Site and Space in Southeast Asia explores the intersections of urban space, art and culture in three cities—Yangon, Penang, and Huế—through collaborative, site-based research.
With major funding from the Getty Foundation and partners from within and beyond the region, Site and Space in Southeast Asia seeks to support innovative research in the art and architectural histories of the region, foster professional networks among early career scholars, and expand engagement with an ever more global field.

Explore
This digital publication presents cultural narratives of art and architecture, as told by scholars, curators and artists.
Their projects range from art histories and heritage studies to explorations of sense memories and cultural mapping; their work spans historical periods, crosses disciplines, and is presented here in multiple formats and languages.

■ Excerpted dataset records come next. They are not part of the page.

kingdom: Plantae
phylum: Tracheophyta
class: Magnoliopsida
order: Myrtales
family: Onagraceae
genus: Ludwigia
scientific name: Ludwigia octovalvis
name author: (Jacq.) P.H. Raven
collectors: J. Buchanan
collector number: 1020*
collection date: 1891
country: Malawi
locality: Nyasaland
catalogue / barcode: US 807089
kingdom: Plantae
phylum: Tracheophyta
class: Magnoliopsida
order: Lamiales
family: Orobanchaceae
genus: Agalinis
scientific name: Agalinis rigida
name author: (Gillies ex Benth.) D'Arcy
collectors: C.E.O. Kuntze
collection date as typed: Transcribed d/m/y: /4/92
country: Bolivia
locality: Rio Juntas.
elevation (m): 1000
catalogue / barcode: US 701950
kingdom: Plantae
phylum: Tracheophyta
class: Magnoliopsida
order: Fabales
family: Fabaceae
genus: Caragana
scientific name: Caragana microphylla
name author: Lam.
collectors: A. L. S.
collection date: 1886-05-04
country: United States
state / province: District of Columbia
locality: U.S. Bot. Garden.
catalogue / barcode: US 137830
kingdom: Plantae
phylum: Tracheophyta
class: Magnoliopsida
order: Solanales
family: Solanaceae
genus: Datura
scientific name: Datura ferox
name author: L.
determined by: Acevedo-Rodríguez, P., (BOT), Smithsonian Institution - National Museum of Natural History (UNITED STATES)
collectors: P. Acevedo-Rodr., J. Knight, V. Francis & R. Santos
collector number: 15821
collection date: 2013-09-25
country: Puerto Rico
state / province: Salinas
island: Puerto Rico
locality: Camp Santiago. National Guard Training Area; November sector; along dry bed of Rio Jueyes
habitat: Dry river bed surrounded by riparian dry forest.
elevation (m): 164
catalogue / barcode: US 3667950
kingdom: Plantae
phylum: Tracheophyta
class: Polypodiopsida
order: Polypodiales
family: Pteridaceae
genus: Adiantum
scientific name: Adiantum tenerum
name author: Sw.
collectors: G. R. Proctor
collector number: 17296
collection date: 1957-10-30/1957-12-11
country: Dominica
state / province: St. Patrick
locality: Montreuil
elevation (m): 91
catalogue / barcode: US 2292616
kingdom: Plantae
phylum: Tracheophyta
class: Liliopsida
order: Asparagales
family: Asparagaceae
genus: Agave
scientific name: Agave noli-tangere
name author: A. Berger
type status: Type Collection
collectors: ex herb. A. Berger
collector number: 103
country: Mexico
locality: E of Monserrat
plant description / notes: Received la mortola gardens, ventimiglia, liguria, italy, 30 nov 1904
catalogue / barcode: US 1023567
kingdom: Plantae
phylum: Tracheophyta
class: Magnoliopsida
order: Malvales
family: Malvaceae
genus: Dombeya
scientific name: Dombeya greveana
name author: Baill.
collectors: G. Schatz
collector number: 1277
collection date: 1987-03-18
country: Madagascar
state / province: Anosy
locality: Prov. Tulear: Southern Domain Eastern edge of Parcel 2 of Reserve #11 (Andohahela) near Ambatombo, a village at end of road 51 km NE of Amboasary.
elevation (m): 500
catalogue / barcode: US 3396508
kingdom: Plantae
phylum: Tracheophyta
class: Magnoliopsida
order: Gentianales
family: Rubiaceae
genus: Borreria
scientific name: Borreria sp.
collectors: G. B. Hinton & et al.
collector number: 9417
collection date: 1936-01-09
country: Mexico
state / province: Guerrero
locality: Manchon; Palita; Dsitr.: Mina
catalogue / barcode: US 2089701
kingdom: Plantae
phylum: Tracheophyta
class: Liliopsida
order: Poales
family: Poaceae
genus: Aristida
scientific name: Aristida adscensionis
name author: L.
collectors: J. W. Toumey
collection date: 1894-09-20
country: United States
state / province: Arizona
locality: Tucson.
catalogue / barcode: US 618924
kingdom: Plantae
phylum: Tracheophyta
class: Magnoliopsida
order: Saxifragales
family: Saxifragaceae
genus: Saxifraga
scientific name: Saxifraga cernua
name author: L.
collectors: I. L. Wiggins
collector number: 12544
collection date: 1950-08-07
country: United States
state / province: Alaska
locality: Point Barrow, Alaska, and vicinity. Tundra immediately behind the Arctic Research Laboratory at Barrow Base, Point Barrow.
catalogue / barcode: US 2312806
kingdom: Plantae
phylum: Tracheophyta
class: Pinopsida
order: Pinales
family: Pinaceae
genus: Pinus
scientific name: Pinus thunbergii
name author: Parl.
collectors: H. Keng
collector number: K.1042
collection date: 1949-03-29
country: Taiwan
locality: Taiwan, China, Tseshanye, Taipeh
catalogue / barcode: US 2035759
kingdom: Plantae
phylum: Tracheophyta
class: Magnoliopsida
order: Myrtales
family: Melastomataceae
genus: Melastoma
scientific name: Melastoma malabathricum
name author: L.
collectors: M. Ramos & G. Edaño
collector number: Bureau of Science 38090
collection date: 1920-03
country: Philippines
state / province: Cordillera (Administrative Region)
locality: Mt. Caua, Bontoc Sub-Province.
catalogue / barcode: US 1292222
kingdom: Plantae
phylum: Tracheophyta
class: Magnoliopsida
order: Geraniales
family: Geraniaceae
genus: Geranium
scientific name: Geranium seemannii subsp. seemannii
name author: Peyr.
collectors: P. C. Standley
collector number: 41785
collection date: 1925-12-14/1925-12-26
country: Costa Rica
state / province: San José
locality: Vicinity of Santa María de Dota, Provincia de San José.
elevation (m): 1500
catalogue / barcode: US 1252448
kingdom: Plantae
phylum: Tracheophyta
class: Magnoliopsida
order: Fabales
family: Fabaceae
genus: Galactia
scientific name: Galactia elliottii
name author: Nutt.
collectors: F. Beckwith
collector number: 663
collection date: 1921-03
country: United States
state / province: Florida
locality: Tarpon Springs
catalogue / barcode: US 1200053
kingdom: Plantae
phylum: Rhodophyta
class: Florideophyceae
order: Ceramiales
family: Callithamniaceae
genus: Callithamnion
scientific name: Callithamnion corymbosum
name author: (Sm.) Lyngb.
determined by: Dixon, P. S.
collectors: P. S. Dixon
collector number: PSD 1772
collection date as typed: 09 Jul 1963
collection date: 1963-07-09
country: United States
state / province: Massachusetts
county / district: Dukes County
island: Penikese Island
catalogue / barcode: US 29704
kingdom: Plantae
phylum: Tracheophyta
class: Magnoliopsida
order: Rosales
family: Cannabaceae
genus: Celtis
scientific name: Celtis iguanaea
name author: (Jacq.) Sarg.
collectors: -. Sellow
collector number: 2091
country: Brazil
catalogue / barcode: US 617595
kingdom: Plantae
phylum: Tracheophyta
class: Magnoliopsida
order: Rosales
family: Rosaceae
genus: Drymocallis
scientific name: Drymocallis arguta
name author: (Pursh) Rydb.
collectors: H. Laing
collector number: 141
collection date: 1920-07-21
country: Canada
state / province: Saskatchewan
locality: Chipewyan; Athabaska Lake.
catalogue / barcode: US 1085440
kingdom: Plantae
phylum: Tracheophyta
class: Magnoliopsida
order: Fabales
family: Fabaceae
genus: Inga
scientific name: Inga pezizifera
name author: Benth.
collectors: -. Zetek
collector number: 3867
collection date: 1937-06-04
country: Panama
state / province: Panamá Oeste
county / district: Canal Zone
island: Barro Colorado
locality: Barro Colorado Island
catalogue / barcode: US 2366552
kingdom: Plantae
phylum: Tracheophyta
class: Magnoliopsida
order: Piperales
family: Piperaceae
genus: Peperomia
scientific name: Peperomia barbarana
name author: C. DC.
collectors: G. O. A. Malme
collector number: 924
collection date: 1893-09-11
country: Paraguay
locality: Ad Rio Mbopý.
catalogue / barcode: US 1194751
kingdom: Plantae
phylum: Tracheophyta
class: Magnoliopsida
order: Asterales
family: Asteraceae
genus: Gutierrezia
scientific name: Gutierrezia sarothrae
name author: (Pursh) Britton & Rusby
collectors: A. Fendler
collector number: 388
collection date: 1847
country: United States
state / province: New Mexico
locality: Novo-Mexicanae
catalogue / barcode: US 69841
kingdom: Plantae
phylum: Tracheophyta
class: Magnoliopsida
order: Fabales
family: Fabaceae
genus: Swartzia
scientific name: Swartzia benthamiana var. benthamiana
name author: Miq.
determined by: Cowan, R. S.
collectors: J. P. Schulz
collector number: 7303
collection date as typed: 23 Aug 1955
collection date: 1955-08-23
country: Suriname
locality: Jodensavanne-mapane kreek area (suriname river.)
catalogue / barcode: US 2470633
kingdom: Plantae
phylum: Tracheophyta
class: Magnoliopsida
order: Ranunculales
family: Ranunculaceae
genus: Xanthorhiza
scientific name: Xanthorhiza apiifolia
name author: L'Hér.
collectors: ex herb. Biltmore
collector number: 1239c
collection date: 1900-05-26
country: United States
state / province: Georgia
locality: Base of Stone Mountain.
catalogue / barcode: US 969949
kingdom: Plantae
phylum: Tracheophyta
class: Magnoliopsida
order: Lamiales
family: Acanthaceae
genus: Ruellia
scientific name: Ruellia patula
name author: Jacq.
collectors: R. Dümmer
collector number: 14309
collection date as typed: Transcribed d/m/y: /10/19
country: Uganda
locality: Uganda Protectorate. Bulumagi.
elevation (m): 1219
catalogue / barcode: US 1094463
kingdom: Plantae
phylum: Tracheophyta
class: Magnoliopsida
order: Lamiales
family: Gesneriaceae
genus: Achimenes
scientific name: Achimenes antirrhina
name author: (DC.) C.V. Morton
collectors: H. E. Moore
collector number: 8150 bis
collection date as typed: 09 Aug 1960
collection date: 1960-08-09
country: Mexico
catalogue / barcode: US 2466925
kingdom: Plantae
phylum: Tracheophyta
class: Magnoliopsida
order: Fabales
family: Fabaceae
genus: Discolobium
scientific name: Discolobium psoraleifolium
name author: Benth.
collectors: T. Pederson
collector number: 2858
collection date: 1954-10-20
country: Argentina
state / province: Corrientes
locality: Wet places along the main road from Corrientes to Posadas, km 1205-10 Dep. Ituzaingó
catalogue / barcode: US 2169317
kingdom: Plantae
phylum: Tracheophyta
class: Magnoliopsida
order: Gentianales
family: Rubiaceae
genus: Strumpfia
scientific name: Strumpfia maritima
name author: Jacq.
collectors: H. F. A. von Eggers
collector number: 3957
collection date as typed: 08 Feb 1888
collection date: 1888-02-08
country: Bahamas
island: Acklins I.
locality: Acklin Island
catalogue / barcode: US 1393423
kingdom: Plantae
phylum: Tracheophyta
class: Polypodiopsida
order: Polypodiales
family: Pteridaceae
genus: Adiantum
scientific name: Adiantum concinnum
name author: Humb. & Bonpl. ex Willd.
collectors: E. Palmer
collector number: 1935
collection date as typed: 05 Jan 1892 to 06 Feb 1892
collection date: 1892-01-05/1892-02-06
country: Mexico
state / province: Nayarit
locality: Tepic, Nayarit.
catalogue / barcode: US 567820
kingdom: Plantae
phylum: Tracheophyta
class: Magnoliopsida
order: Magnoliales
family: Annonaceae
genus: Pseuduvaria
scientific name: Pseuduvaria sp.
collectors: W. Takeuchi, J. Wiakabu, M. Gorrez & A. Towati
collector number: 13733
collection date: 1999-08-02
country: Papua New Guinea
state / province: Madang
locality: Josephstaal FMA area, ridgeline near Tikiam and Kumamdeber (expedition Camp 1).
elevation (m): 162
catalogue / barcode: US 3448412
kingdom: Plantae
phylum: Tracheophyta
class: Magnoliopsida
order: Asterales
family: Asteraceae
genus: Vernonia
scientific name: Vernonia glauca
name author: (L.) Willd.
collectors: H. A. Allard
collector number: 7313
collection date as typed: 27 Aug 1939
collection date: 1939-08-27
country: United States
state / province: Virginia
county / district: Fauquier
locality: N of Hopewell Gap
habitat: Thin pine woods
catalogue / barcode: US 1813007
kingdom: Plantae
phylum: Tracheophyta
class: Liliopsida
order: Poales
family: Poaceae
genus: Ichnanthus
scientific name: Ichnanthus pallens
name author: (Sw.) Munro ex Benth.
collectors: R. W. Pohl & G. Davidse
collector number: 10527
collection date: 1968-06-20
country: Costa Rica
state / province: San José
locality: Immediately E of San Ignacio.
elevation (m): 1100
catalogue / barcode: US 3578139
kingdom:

Roam the immersive map or filter via the content index to encounter individual videos, recordings, images, field notes and site reports in each of the three cities, or explore whole projects from roundtable discussions, to essays and storymaps.
Sites
Yangon
Yangon, formerly known as Rangoon, is the largest city and former capital of Myanmar (Burma). It is home to 7.3 million people.
Penang
Penang is a separate state of Malaysia and home to 1.7 million people. The old city was founded as a trading post of the English East India Company in the eighteenth century, in the area still known as Georgetown.
Huế
Huế was formerly the royal capital of the Nguyen Dynasty of Vietnam. The present city was founded at the beginning of the nineteenth century, but the city is built on an ancient fort and port of what was once one of the principal cities of Champa.